I was wondering if there’s a difference in brand/quality of green tea available at stores. What I mean is, I just bought a package of 100 Lipton Green tea bags, that say “Pure Green Tea” on it, and all the green teas at the grocery store listed 1 ingredient “Pure green tea” but are they really? Should I be buying raw green tea leaves from some hippie store/Asian supermarket if I really want to reap all the benefits green tea has to offer?
I tend to stay away from the mass-marketed kinds (Lipton for example). Just seems those companies are always just about the marketing and the money.
But, it would be nice to know what brands are good.
Tea connoisseurs would shit on you for buying tea bags. And then crucify you for getting near Lipton.

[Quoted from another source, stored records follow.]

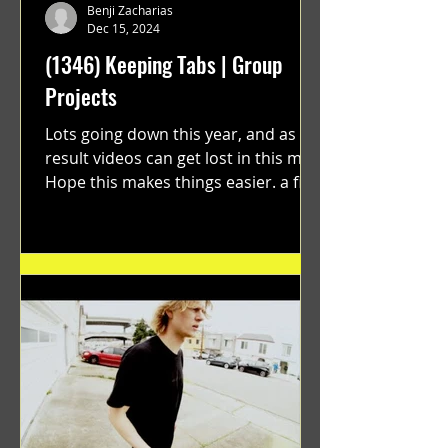
Benji Zacharias
Dec 15, 2024
(1346) Keeping Tabs | Group
Projects
Lots going down this year, and as a
result videos can get lost in this mix.
Hope this makes things easier. a film
by Ryan Ruegg featuring...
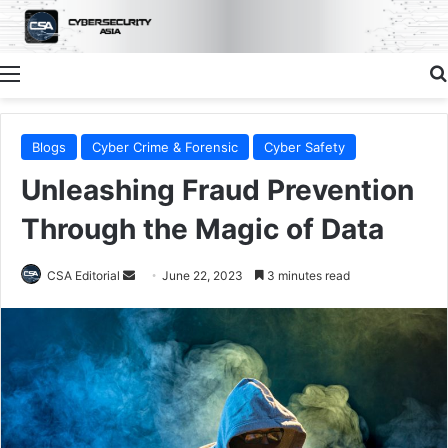
Menu
Blogs
Cyber Crime & Forensic
Cyber Safety
Unleashing Fraud Prevention
Through the Magic of Data
Send
CSA Editorial
June 22, 2023
3 minutes read
an
email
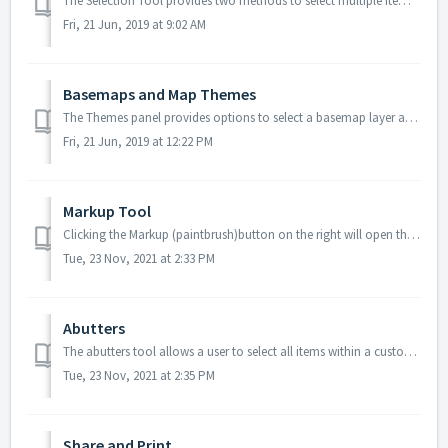
The Selection Tool provides two methods to select multiple items: Click and Draw. This tool is useful for selecting a large number of items and helps t...
Fri, 21 Jun, 2019 at 9:02 AM
Basemaps and Map Themes
The Themes panel provides options to select a basemap layer and additional map themes to overlay on the basemap. Available basemaps and map themes a...
Fri, 21 Jun, 2019 at 12:22 PM
Markup Tool
Clicking the Markup (paintbrush)button on the right will open the Markup Toolkit, which enables you to draw and calculate measurements directly on the map...
Tue, 23 Nov, 2021 at 2:33 PM
Abutters
The abutters tool allows a user to select all items within a custom radius around a selected item. This tool is a valuable function for property owners...
Tue, 23 Nov, 2021 at 2:35 PM
Share and Print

I bought a green tea sampler from http://www.adagio.com, pretty good stuff. It’s loose leaves in tins. You can get some tea bags there as well.
If nothing else you can save quite a bit of money buying loose tea as opposed to tea bags. I usually make a gallon at a time and put it in the fridge. With the tea bags it would require like 15-20 tea bags to get any taste, whereas the loose tea is lasting quite a bit longer. Tastes much better too IMO.
[quote]lixy wrote:
Tea connoisseurs would shit on you for buying tea bags. And then crucify you for getting near Lipton.[/quote]
But I don’t care about my lack of tea etiquette I just want to know if I’m getting the same benefits (anti oxidants, anti estrogenic effects, other nutrients etc etc) as drinking say tea leaves in an authentic ceramic chinese tea cup.
[quote]JLu wrote:
lixy wrote:
Tea connoisseurs would shit on you for buying tea bags. And then crucify you for getting near Lipton.
But I don’t care about my lack of tea etiquette I just want to know if I’m getting the same benefits (anti oxidants, anti estrogenic effects, other nutrients etc etc) as drinking say tea leaves in an authentic ceramic chinese tea cup.[/quote]
Nope. The best tea is baby tea leaves, which appear to stand vertically when boiling water is added. The best tea in China is from a place called huang shan which directly translates to yellow mountain. It has a different texture/aftertaste kind of thing to it. Yea, I’m chinese haha.
Ah, that’s the stuff my step grandfather would drink I was like wtf is this shit lol. Is it only available at Asian supermarkets?